> _Prompt_
Please copy each line of the data that includes the string "packageId".

Content starts

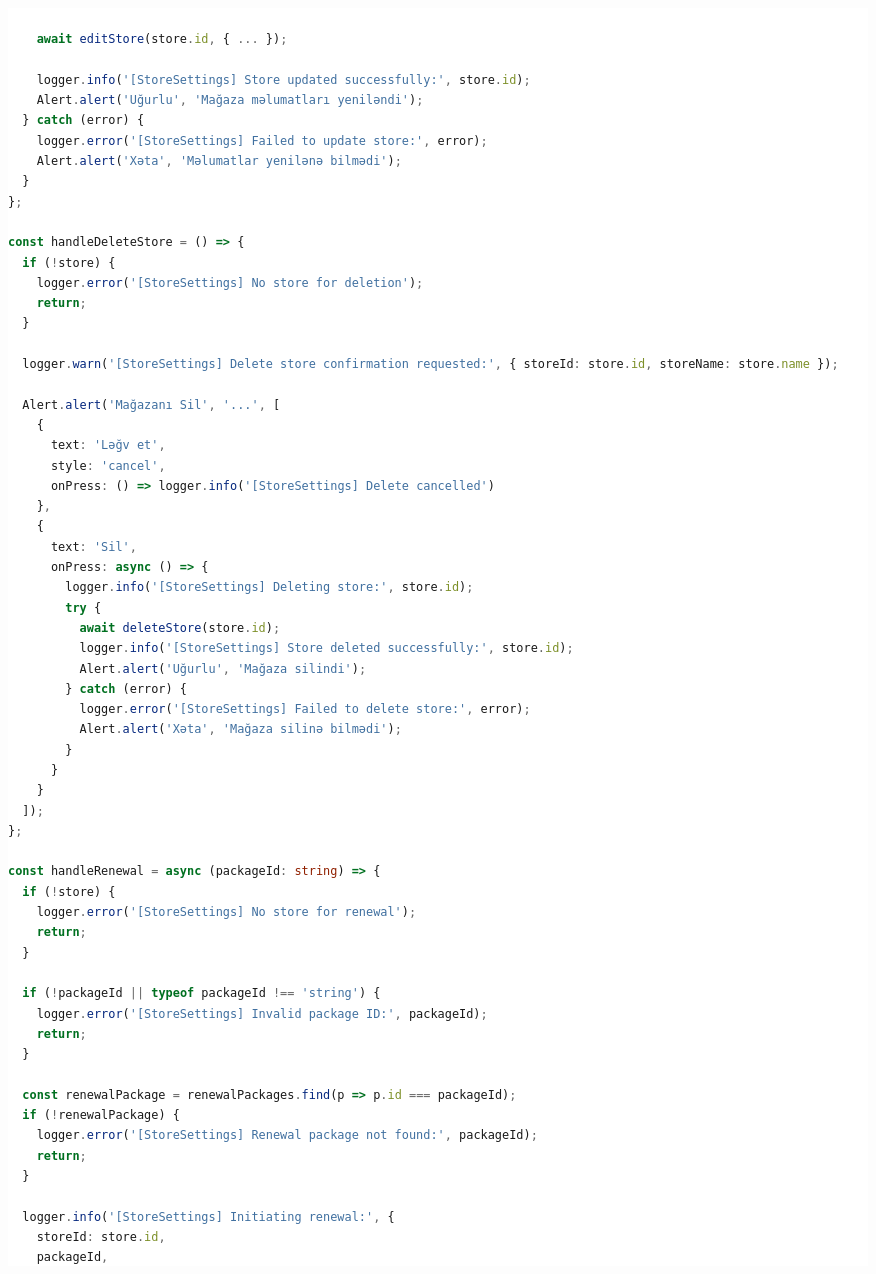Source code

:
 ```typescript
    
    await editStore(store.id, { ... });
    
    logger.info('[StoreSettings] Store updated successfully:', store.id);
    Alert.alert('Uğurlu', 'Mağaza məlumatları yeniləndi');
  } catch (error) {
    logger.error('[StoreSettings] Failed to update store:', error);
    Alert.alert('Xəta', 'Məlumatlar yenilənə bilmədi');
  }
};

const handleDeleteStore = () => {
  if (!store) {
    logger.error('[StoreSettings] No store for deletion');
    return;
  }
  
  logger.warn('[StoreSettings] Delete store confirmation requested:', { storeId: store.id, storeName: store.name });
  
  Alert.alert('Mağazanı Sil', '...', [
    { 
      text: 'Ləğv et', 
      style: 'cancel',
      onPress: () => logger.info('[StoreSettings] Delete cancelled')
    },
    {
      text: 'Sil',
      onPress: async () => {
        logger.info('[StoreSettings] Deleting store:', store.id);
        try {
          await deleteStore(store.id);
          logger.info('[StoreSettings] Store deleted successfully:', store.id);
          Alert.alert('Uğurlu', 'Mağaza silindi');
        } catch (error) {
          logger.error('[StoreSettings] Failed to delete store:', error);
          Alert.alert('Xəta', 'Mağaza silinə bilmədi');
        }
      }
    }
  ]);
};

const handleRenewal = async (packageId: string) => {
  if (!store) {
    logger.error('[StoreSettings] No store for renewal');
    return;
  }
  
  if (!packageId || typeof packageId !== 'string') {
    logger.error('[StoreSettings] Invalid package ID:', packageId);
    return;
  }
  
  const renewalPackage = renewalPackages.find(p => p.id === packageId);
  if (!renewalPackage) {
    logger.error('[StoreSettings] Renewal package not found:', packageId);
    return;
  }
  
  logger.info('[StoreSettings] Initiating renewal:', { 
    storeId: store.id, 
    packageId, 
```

Content ends
Content starts

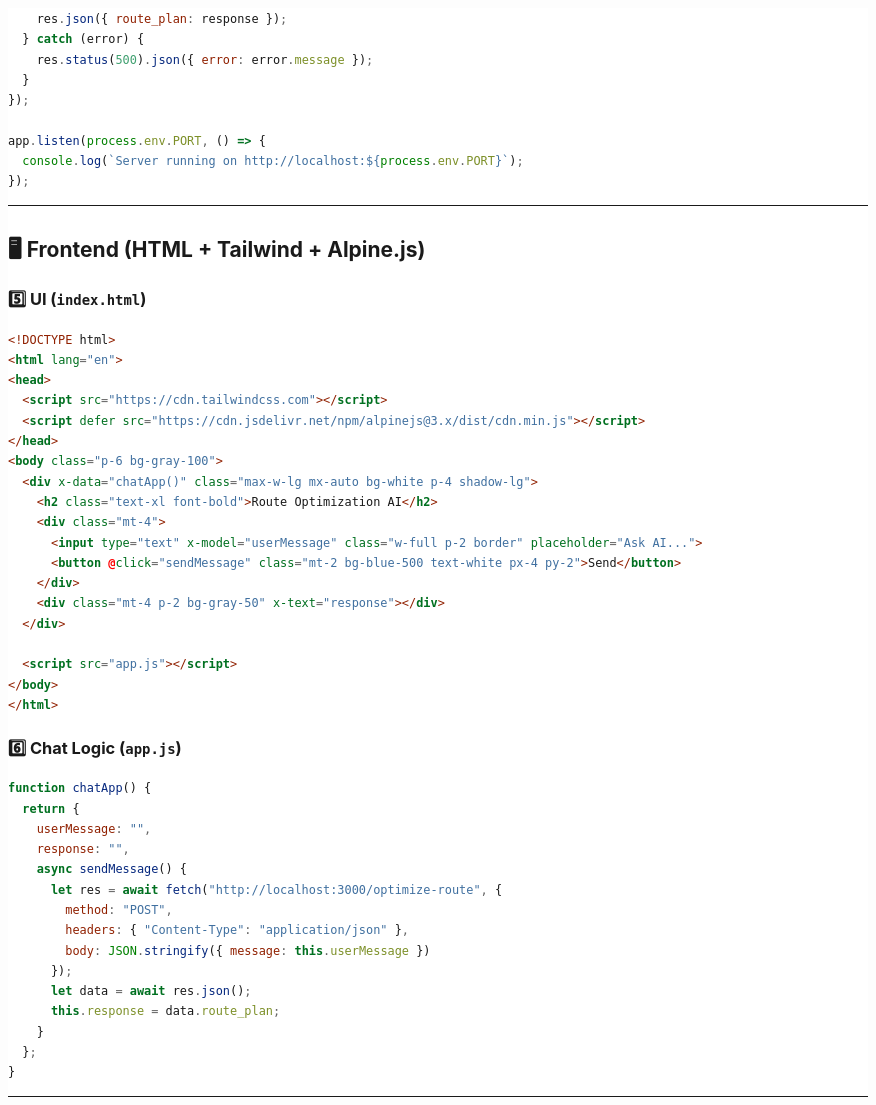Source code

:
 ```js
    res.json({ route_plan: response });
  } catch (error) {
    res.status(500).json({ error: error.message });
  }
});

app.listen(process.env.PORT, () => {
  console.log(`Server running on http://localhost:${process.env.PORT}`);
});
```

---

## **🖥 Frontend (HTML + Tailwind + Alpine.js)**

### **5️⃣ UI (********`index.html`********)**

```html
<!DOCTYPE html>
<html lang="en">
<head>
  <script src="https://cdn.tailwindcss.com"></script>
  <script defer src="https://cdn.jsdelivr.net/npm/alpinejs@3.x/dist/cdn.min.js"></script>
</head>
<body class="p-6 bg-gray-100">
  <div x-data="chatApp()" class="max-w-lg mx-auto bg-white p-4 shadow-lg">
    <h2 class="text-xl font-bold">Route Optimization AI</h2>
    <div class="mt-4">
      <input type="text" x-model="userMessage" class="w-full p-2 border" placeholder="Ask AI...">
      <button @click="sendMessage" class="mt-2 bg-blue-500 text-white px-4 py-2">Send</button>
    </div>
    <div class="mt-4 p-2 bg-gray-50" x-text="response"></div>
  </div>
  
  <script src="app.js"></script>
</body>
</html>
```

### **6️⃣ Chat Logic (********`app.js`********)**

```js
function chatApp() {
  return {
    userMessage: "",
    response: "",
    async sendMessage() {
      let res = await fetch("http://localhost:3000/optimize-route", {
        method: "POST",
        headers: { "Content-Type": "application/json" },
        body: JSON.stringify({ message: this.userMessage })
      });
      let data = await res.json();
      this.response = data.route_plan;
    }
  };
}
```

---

Content ends

> _Task output_
const handleRenewal = async (packageId: string) => {
  if (!packageId || typeof packageId !== 'string') {
    logger.error('[StoreSettings] Invalid package ID:', packageId);
  const renewalPackage = renewalPackages.find(p => p.id === packageId);
    logger.error('[StoreSettings] Renewal package not found:', packageId);
    packageId, 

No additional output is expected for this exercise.